ネズミの駆除会社は、現地を見ないことには駆除費用が算出できない。
建物の大きさ、古さ、増改築などの有無、生息しているネズミの種類と個体数など、様々な構成要件を認識しなければ正確な算出はできない。しかし、調査からご報告まで費用は一切無料となっている。

先日もあるマンションの駆除について現地調査と見積もりの依頼があった。現地調査にお伺いするのは、経験9年目のリーダーとサブリーダー、そして、指導を受ける新人の3名でマンションをつぶさに拝見した。
その結果を現地調査報告書にまとめ、お見積書と合わせて管理事務所あてに郵送させて頂いた。

すると管理組合の理事長さんからお電話を頂き、「駆除会社の各社からの調査報告書を住民に開示し、投票を求めたいと考えている。過半数を獲得すれば正式発注となるがいかがなものか。」と聞かれた。返事のしようもなく、「どうぞ開示して下さい。」と返事をしたら、10日程経過して、理事長さんからお電話があり、「凄いですよ。お宅の会社の投票がすべてで他の会社への得票はゼロです。しかも、投票を回収開始の本日の段階で、過半数の得票に達していて正式発注が決まりますので、初回施工日の日程を決めて下さい。」とのことだった。

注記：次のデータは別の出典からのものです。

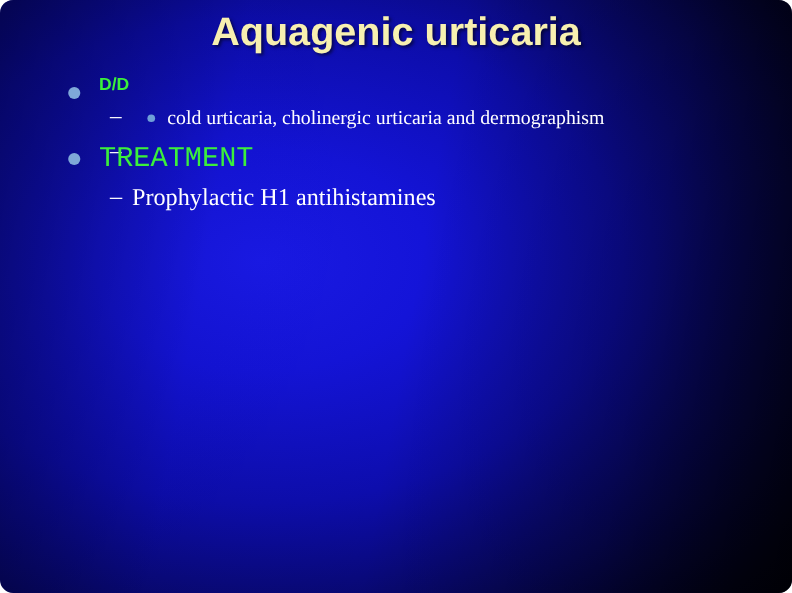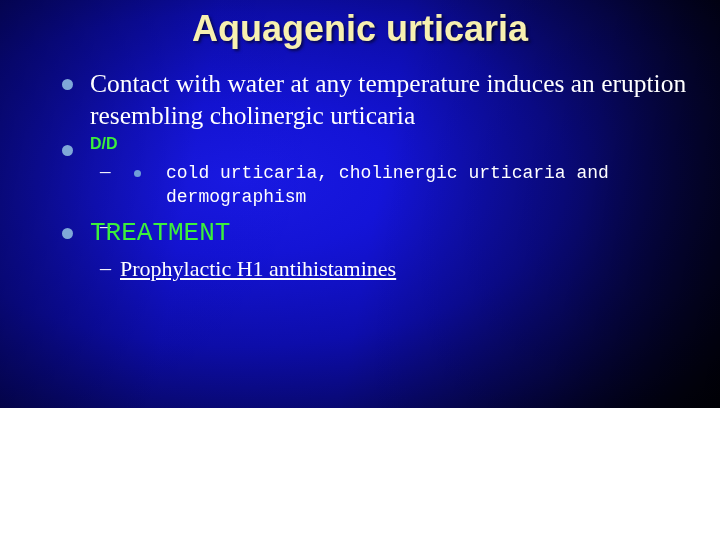--- a/index.html
+++ b/index.html
@@ -8,23 +8,24 @@
   }
   body {
     width: 720px;
     height: 539px;
     overflow: hidden;
     font-family: "Liberation Serif", serif;
   }
   #slide {
     position: relative;
     width: 720px;
-    height: 408px;
+    height: 539px;
     background: radial-gradient(ellipse 95% 85% at 33% 44%, #1a1ae8 0%, #1414d8 22%, #0d0dac 48%, #070764 72%, #020226 90%, #000010 100%);
     overflow: hidden;
+    border-radius: 12px;
   }
   #slide::before {
     content: "";
     position: absolute;
     inset: 0;
     background: linear-gradient(100deg, rgba(0,0,40,0.55) 0%, rgba(0,0,60,0.05) 28%, rgba(0,0,0,0) 52%, rgba(0,0,0,0.35) 78%, rgba(0,0,0,0.8) 100%);
     pointer-events: none;
   }
   .content {
     position: relative;
@@ -106,21 +107,20 @@
     color: #f2f21f;
     font-weight: bold;
     font-size: 20.5px;
     line-height: 1.25;
     font-family: "Liberation Serif", serif;
   }
   .l2.plain .text {
     color: #ffffff;
     font-weight: normal;
     font-size: 22px;
-    text-decoration: underline;
   }
   .l2.plain .dash {
     font-size: 22px;
   }
 
   
   .l3 {
     position: relative;
     display: flex;
     align-items: flex-start;
@@ -131,41 +131,37 @@
   .l3 .bullet {
     position: absolute;
     left: 134px;
     top: 8px;
     width: 7px;
     height: 7px;
     border-radius: 50%;
     background: #6f9fd8;
   }
   .l3 .text {
-    margin-left: 32px;
+    margin-left: 18px;
     color: #ffffff;
     font-size: 18px;
     line-height: 1.3;
-    font-family: Liberation Mono, monospace;
+    font-family: Liberation Serif, serif;
   }
 </style>
 </head>
 <body>
 
 <div id="slide">
   <div class="content">
 
     <div class="title">Aquagenic urticaria</div>
 
     <div class="body-list">
 
-      <div class="l1">
-        <span class="bullet"></span>
-        <span class="text">Contact with water at any temperature induces an eruption resembling cholinergic urticaria</span>
-      </div>
 
       <div class="l1 accent">
         <span class="bullet"></span>
         <span class="text">D/D</span>
       </div>
 
       <div class="l2">
         <span class="dash">–</span>
       </div>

聞かれた時は、作文能力がなく、大学受験の800字の小論文が原因で浪人生活を味わった経験から、強烈な劣等感もあり、仕事は来ないと思い込んでいた。そしたら、予想外の全票獲得という結果に終わった。
アメリカ大統領選挙では、対決する討論があり、得票に影響するという、オバマが再選されたと聞いたが、支持を得るために、どれほどの冷や汗をかくことか、現地調査より、帰社後の報告書の作成というプレッシャーの方が大きい。
「早く出せ!まだか!」
この報告書の催促が原因で多くの社員が去って行ったことも記憶に新しいところだ。